Weir increases its 2014 full year dividend by 5%

DividendMax Ltd.

Weir increases its 2014 full year dividend by 5%
  • Strong constant currency growth in 2014: results in line with expectations.
  • 14% increase in aftermarket orders and revenues. Aftermarket 67% of orders, up from 64% last year.
  • Innovation: New products driving growth;
    • Comminution and premium fluid end input of £105m;
    • R&D up 15%.
  • Collaboration: Second global customer agreement secured with major mining house.
  • Value Chain Excellence:
    • £46m in procurement savings achieved in 2014;
    • £35m savings programme announced in November, will deliver £20m of savings in 2015;
    • Additional Oil & Gas measures: in total 22% reduction in the division's North American workforce.
  • Global Capability: Trio acquisition strengthening presence in Chinese mining markets and US aggregates.
  • Total exceptional costs of £212m: Primarily in relation to £49m of efficiency review costs and the non-cash £160m oil price driven impairment of Pressure Control goodwill.
Continuing Operations 2014 2013 Reported
Growth
Constant
Currency1
Order input £2,473m £2,274m - +9%
Revenue £2,438m £2,430m 0% +9%
Operating profit £450m £467m -4% +5%
Operating margin 18.4% 19.2% -80bps -70bps
Profit before tax £409m £418m -2% +7%
Cash from operations £421m £474m -11% -
Earnings per share 141.3p 145.4p -3% -
Dividend per share 44.0p 42.0p +5% -
Return on Capital Employed3 18.1% 17.5% - +60bps
Net debt £861m £747m -£114m -

Keith Cochrane, Chief Executive, commented:

"2014 demonstrated the strength of Weir's strategy and aftermarket-focused business model as we captured good growth opportunities in fast changing markets. Significant progress was made in developing new products, working in partnership with customers, expanding into new markets through the acquisition of Trio, and streamlining our operations to maintain cost competitiveness."

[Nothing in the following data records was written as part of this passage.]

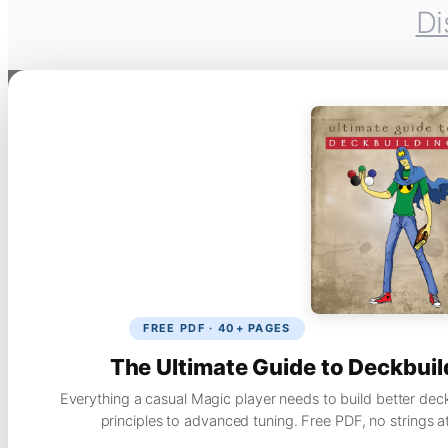
Di
FREE PDF · 40+ PAGES
The Ultimate Guide to Deckbuil
Everything a casual Magic player needs to build better dec
principles to advanced tuning. Free PDF, no strings a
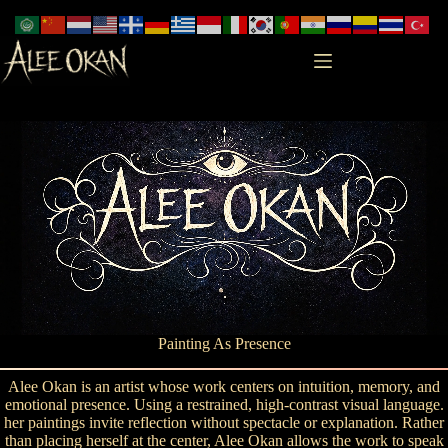
Skip
to
content
Painting As Presence
Alee Okan is an artist whose work centers on intuition, memory, and
emotional presence. Using a restrained, high-contrast visual language.
her paintings invite reflection without spectacle or explanation. Rather
than placing herself at the center, Alee Okan allows the work to speak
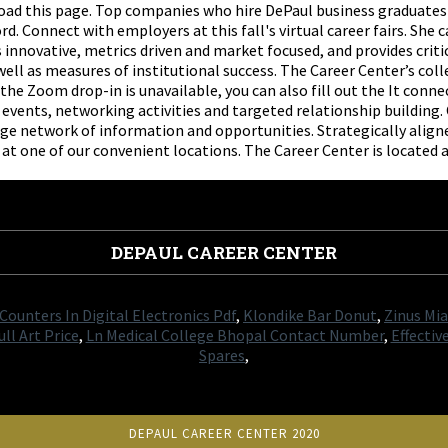
eload this page. Top companies who hire DePaul business graduat
 Connect with employers at this fall's virtual career fairs. She 
 innovative, metrics driven and market focused, and provides crit
ll as measures of institutional success. The Career Center’s coll
the Zoom drop-in is unavailable, you can also fill out the It conn
events, networking activities and targeted relationship building
arge network of information and opportunities. Strategically alig
 at one of our convenient locations. The Career Center is located
DEPAUL CAREER CENTER
Counters In Digital Electronics Pdf
,
Klondike Bar Donut
,
Zinus Mi
ll Art Price
,
Ln Medical College Bhopal Contact Number
,
Effectiv
Spares
,
DEPAUL CAREER CENTER 2020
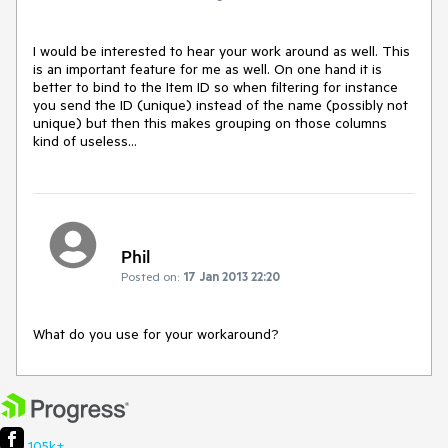
I would be interested to hear your work around as well. This 
is an important feature for me as well. On one hand it is 
better to bind to the Item ID so when filtering for instance 
you send the ID (unique) instead of the name (possibly not 
unique) but then this makes grouping on those columns 
kind of useless...
Phil
Posted on:
17 Jan 2013 22:20
What do you use for your workaround?
105k+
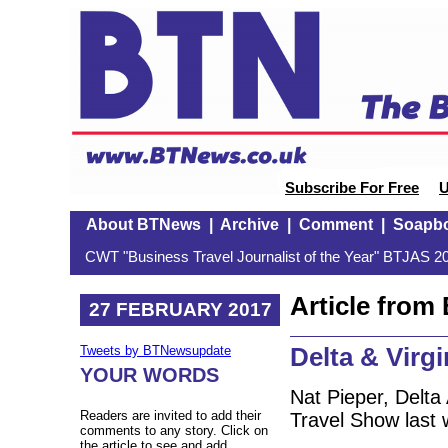
Subscribe For Free
U
About BTNews
|
Archive
|
Comment
|
Soapb
CWT "Business Travel Journalist of the Year" BTJAS 20
Article fro
27 FEBRUARY 2017
Delta & Virgi
Tweets by BTNewsupdate
YOUR WORDS
Nat Pieper, Delta
Readers are invited to add their
Travel Show last
comments to any story. Click on
the article to see and add.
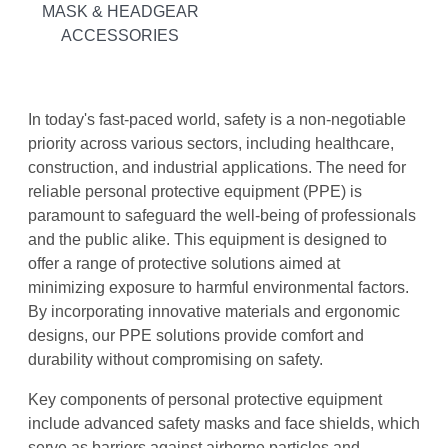
MASK & HEADGEAR
ACCESSORIES
In today's fast-paced world, safety is a non-negotiable
priority across various sectors, including healthcare,
construction, and industrial applications. The need for
reliable personal protective equipment (PPE) is
paramount to safeguard the well-being of professionals
and the public alike. This equipment is designed to
offer a range of protective solutions aimed at
minimizing exposure to harmful environmental factors.
By incorporating innovative materials and ergonomic
designs, our PPE solutions provide comfort and
durability without compromising on safety.
Key components of personal protective equipment
include advanced safety masks and face shields, which
serve as barriers against airborne particles and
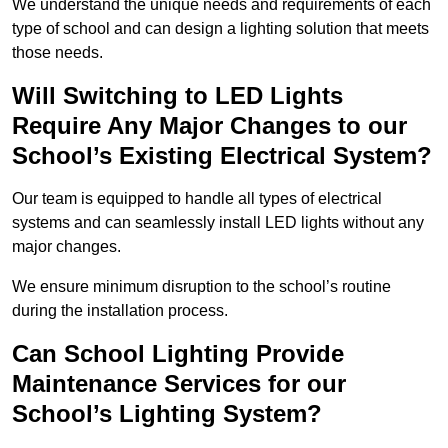
We understand the unique needs and requirements of each
type of school and can design a lighting solution that meets
those needs.
Will Switching to LED Lights
Require Any Major Changes to our
School’s Existing Electrical System?
Our team is equipped to handle all types of electrical
systems and can seamlessly install LED lights without any
major changes.
We ensure minimum disruption to the school’s routine
during the installation process.
Can School Lighting Provide
Maintenance Services for our
School’s Lighting System?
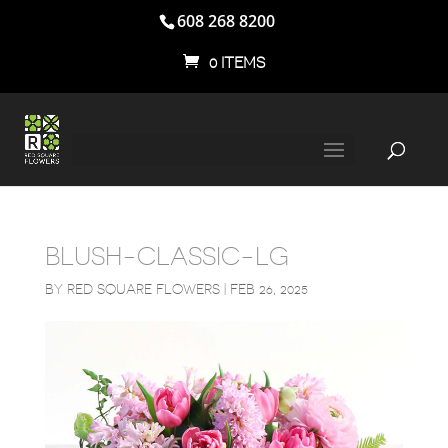
608 268 8200
0 ITEMS
BLUSH-CLASSIC-LG
BY
RED SQUARE FLOWERS
|
FEB 26, 2025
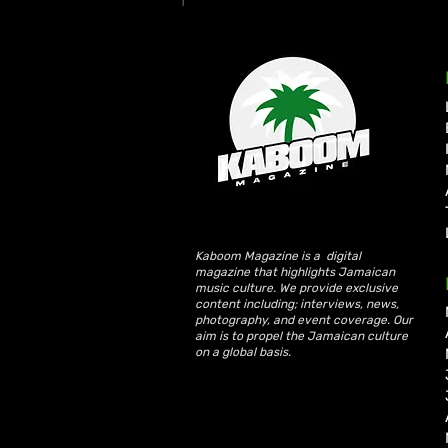
Write a comment...
Ms. Lauryn Hill and Wyclef
Jean Rekindle Fugees Magic
at Diaspora Calling! UK
Debut
Kaboom Magazine is a digital
magazine that highlights Jamaican
music culture. We provide exclusive
content including; interviews, news,
photography, and event coverage. Our
aim is to propel the Jamaican culture
on a global basis.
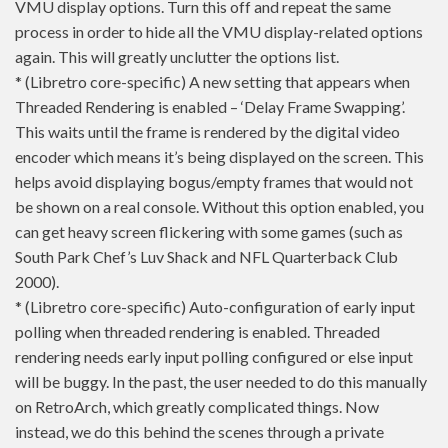
VMU display options. Turn this off and repeat the same
process in order to hide all the VMU display-related options
again. This will greatly unclutter the options list.
* (Libretro core-specific) A new setting that appears when
Threaded Rendering is enabled – ‘Delay Frame Swapping’.
This waits until the frame is rendered by the digital video
encoder which means it’s being displayed on the screen. This
helps avoid displaying bogus/empty frames that would not
be shown on a real console. Without this option enabled, you
can get heavy screen flickering with some games (such as
South Park Chef’s Luv Shack and NFL Quarterback Club
2000).
* (Libretro core-specific) Auto-configuration of early input
polling when threaded rendering is enabled. Threaded
rendering needs early input polling configured or else input
will be buggy. In the past, the user needed to do this manually
on RetroArch, which greatly complicated things. Now
instead, we do this behind the scenes through a private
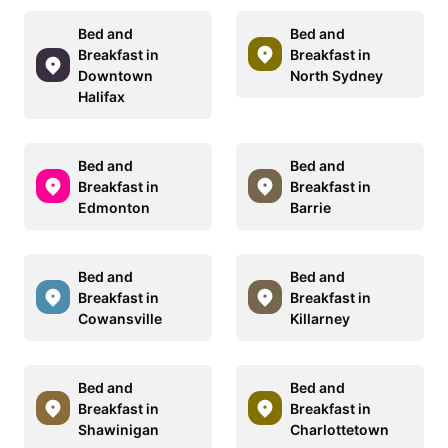
Bed and
Bed and
Breakfast in
Breakfast in
Downtown
North Sydney
Halifax
Bed and
Bed and
Breakfast in
Breakfast in
Edmonton
Barrie
Bed and
Bed and
Breakfast in
Breakfast in
Cowansville
Killarney
Bed and
Bed and
Breakfast in
Breakfast in
Shawinigan
Charlottetown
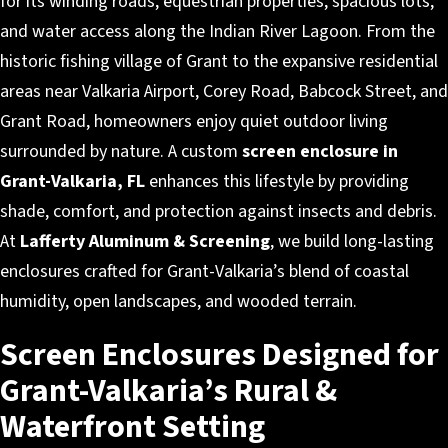
for its winding roads, equestrian properties, spacious lots,
and water access along the Indian River Lagoon. From the
historic fishing village of Grant to the expansive residential
areas near Valkaria Airport, Corey Road, Babcock Street, and
Grant Road, homeowners enjoy quiet outdoor living
surrounded by nature. A custom
screen enclosure in
Grant-Valkaria, FL
enhances this lifestyle by providing
shade, comfort, and protection against insects and debris.
At
Lafferty Aluminum & Screening
, we build long-lasting
enclosures crafted for Grant-Valkaria’s blend of coastal
humidity, open landscapes, and wooded terrain.
Screen Enclosures Designed for
Grant-Valkaria’s Rural &
Waterfront Setting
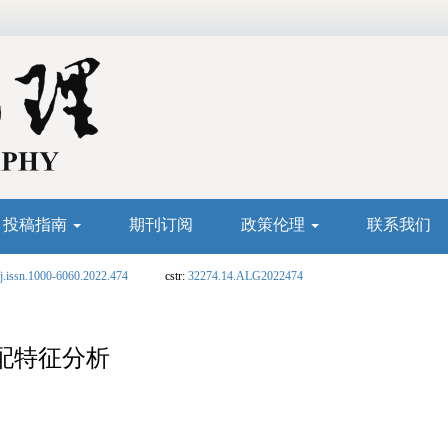
投稿指南
期刊订阅
政策伦理
联系我们
j.issn.1000-6060.2022.474
cstr:
32274.14.ALG2022474
配特征分析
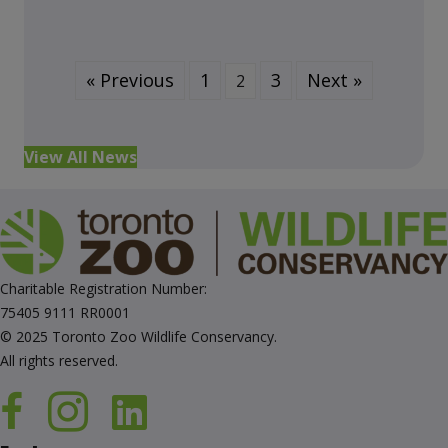
« Previous
1
3
Next »
2
View All News
Charitable Registration Number:
75405 9111 RR0001
© 2025 Toronto Zoo Wildlife Conservancy.
All rights reserved.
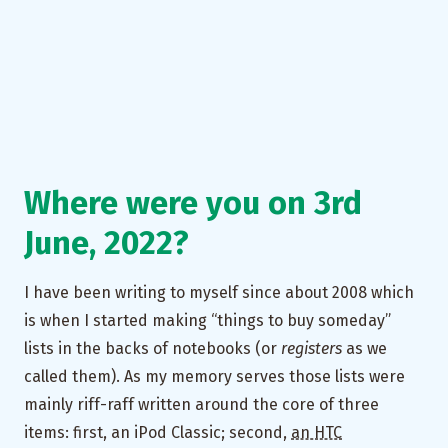
Where were you on 3rd
June, 2022?
I have been writing to myself since about 2008 which
is when I started making “things to buy someday”
lists in the backs of notebooks (or
registers
as we
called them). As my memory serves those lists were
mainly riff-raff written around the core of three
items: first, an iPod Classic; second,
an HTC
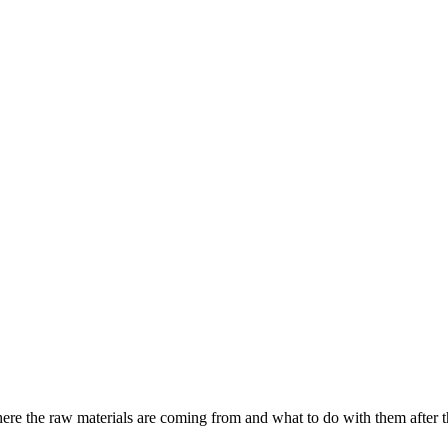
where the raw materials are coming from and what to do with them after th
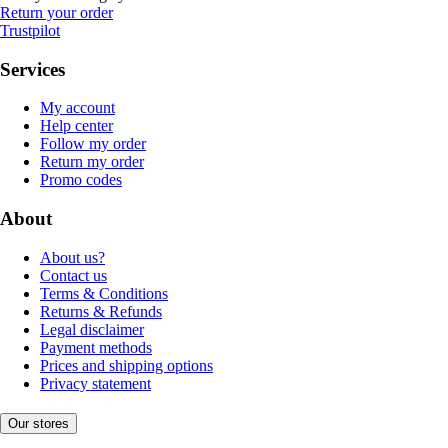
Return your order
Trustpilot
Services
My account
Help center
Follow my order
Return my order
Promo codes
About
About us?
Contact us
Terms & Conditions
Returns & Refunds
Legal disclaimer
Payment methods
Prices and shipping options
Privacy statement
Our stores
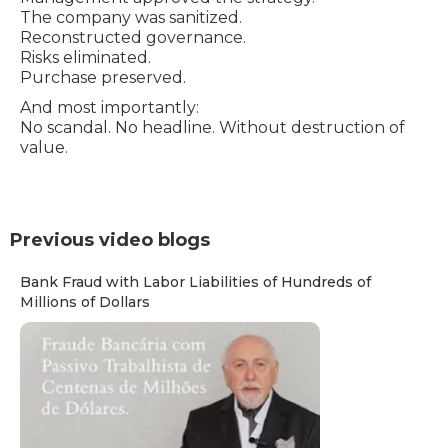
The company was sanitized.
Reconstructed governance.
Risks eliminated.
Purchase preserved.
And most importantly:
No scandal. No headline. Without destruction of
value.
Previous video blogs
Bank Fraud with Labor Liabilities of Hundreds of
Millions of Dollars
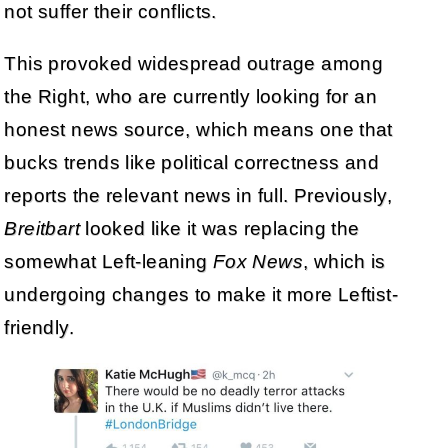
not suffer their conflicts.
This provoked widespread outrage among
the Right, who are currently looking for an
honest news source, which means one that
bucks trends like political correctness and
reports the relevant news in full. Previously,
Breitbart
looked like it was replacing the
somewhat Left-leaning
Fox News
, which is
undergoing changes to make it more Leftist-
friendly.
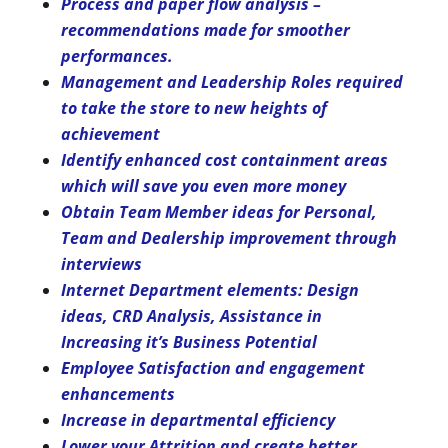
Process and paper flow analysis –
recommendations made for smoother
performances.
Management and Leadership Roles required
to take the store to new heights of
achievement
Identify enhanced cost containment areas
which will save you even more money
Obtain Team Member ideas for Personal,
Team and Dealership improvement through
interviews
Internet Department elements: Design
ideas, CRD Analysis, Assistance in
Increasing it’s Business Potential
Employee Satisfaction and engagement
enhancements
Increase in departmental efficiency
Lower your Attrition and create better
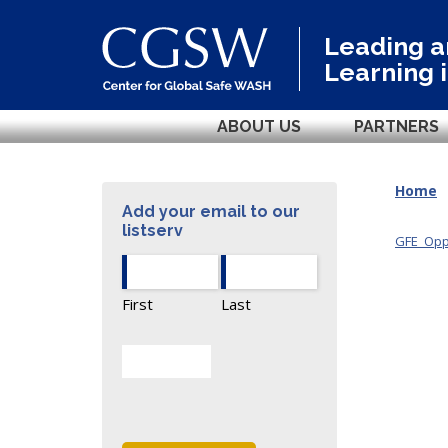
Leading 
Learning 
ABOUT US
PARTNERS
Home
Add your email to our
listserv
GFE_Oppo
First
Last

"In terms of outlook for 2015, we will continue to make progress in delivering our strategy while responding to market conditions as they evolve. The Group has already acted following steep price declines in key commodities, particularly oil, taking additional measures to reduce operating costs."

"While visibility in oil and gas remains limited, it is clear that the Group's strategic progress and cost initiatives will only partly offset the impact of a substantial reduction in demand and the associated pricing pressure. As a result we are planning for a significant reduction in constant currency Group revenues and lower operating margins in 2015. However, we will continue to invest in extending the Group's global leadership positions and increasing market share, supported by a strong balance sheet and the cash generative nature of the Group."